Your objective: A copy is needed of each line in the records that has the word "stránky".

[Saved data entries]
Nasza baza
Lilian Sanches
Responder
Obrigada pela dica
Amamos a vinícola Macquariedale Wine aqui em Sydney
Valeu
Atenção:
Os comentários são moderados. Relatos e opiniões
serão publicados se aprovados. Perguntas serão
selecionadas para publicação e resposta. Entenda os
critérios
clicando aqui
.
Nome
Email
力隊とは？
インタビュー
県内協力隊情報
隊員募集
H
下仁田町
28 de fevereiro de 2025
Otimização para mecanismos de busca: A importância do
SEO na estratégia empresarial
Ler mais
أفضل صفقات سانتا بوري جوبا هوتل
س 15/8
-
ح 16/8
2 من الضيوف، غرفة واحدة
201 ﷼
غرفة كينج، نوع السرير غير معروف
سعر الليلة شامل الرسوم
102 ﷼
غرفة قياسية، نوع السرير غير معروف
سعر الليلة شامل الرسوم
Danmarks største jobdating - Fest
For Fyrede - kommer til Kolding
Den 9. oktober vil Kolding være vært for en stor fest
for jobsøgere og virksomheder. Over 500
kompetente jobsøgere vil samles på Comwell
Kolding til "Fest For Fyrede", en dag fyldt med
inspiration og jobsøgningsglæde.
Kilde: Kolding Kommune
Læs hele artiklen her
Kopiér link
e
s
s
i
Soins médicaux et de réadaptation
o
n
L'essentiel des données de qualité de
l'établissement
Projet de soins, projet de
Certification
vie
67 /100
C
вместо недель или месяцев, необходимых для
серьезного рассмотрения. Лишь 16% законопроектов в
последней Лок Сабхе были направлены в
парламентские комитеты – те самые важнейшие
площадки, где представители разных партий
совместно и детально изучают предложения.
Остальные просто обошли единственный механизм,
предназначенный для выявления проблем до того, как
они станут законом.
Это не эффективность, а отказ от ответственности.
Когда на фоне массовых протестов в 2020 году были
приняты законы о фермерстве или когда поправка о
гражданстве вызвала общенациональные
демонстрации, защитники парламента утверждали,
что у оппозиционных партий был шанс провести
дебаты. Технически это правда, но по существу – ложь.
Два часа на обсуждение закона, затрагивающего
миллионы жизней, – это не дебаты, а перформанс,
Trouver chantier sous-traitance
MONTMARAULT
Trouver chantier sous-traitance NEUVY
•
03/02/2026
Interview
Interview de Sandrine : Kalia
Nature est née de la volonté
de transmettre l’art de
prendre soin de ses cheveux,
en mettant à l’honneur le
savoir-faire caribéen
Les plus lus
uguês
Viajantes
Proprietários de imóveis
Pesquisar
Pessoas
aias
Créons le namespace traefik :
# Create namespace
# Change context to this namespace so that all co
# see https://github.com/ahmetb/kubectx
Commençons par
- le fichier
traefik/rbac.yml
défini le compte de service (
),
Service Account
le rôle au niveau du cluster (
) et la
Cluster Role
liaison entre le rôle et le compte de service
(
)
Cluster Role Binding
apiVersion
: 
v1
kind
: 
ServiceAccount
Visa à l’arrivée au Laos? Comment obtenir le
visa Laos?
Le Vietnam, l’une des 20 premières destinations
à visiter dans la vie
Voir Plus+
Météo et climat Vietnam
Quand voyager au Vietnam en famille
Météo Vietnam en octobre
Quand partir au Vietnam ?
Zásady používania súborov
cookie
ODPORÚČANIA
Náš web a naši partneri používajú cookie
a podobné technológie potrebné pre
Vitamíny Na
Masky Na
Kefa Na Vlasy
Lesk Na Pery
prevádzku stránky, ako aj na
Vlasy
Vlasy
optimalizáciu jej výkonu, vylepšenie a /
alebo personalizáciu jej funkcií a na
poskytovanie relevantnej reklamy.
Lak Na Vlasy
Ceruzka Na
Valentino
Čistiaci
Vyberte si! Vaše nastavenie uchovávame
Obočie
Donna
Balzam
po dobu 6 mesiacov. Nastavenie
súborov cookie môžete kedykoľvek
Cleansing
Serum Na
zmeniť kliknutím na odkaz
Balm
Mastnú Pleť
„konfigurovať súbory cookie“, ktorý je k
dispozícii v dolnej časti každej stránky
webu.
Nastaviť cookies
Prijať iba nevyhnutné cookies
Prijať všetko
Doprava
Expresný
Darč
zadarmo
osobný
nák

Result of the exercise:
prevádzku stránky, ako aj na
dispozícii v dolnej časti každej stránky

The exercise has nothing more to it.